Al Jazeera's Mohammed Adow, reporting from Kenya, said the al-Shabab spokesman had refused to confirm or deny the accusations that the group was behind the attack.


"[He] told me that they are weighing matters and are going to discuss it among the senior-most leadership of al-Shabab before making a statement," he said.


"We know them as people who have been very decisive in the past, in cases like this where they have carried out bombings."


One al-Shabab commander did, however, tell the Associated Press news agency that he was happy with the attacks.


"Uganda is one of our enemies.

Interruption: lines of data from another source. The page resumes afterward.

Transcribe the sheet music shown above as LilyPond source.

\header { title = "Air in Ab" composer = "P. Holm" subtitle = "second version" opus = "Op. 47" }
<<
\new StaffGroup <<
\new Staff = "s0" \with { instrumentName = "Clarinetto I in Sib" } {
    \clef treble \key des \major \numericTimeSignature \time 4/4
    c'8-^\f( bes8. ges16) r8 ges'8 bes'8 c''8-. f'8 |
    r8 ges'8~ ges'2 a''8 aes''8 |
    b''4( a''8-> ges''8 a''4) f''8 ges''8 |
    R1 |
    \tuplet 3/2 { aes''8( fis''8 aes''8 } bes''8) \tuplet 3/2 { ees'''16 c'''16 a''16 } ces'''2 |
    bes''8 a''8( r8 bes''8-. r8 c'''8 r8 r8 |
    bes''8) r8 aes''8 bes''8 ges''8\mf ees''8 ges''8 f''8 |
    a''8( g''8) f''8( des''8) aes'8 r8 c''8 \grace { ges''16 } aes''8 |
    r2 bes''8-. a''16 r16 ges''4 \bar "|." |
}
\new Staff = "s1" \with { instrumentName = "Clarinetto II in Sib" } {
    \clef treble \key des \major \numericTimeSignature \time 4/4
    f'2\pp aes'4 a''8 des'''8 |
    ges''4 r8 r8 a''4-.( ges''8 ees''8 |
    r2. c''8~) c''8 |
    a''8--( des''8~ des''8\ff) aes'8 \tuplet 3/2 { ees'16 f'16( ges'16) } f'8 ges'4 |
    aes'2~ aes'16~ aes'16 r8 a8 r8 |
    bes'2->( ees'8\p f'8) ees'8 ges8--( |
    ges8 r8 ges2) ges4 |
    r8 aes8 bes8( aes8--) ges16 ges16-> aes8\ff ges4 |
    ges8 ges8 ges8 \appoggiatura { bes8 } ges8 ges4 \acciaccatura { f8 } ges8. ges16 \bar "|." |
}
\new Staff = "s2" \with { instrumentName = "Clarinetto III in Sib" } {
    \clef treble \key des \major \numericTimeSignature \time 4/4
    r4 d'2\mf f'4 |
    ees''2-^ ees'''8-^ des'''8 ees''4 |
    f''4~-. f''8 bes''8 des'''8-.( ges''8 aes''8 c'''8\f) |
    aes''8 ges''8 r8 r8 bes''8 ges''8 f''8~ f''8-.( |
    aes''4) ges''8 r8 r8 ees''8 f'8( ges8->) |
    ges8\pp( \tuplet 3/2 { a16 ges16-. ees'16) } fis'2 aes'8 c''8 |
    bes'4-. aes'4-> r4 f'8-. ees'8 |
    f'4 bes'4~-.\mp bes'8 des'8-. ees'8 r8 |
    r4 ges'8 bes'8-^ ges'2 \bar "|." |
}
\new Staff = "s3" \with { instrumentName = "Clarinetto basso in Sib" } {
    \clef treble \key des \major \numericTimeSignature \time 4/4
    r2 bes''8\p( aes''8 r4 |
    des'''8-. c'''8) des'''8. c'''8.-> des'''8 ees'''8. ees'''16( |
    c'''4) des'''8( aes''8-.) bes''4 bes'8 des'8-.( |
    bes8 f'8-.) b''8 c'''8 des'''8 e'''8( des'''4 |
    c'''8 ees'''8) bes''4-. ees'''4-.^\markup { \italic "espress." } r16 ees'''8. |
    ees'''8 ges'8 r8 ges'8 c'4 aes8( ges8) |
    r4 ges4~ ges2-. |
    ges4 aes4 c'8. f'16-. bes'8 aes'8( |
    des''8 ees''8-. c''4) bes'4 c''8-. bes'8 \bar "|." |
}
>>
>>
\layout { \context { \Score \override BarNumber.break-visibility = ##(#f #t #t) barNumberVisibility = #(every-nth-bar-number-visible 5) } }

Whatever makes them cry, makes us happy," Sheik Yusuf Sheik Issa said.


On Friday, another al-Shabab commander, Sheik Muktar Robow, called for fighters to attack sites in Uganda and Burundi - two nations that contribute troops to the 6,000-strong African Union (AU) peacekeeping force in Mogadishu.


Reprisals feared


Hassan Isilow, a Somali analyst living in Kampala, said that Somalis in Uganda feared reprisals after the claims that al-Shabab launched the attacks.


"There is fear within the Somali community at the moment," he said. "People are in panic."


"[Somalis] own lots of businesses around the city and most of them are not working today."


The force has been deployed to prop up Somalia's UN-backed government which only controls a few square kilometres of the country.


Ramtane Lamamra, the AU Commissioner for Peace and Security, condemned the attack "in the strongest posible terms".


"The attacks prove that terrorists can hit anywhere, including Africa," he said.


Lamamra said that the body's annual meeting of heads of state would go ahead in Kampala next week.


In Washington, Barack Obama, the US president, condemned the bombings.


A spokesman quoted him as saying the attacks were "deplorable and cowardly".


Mike Hammer, spokesman for the National Security Council, said in a statement that the US was "ready to provide any assistance requested by the Ugandan government".


US officials added that they were in contact with the US embassy in Kampala and in touch with the Federal Bureau of Investigation regarding requests for assistance from Uganda's government.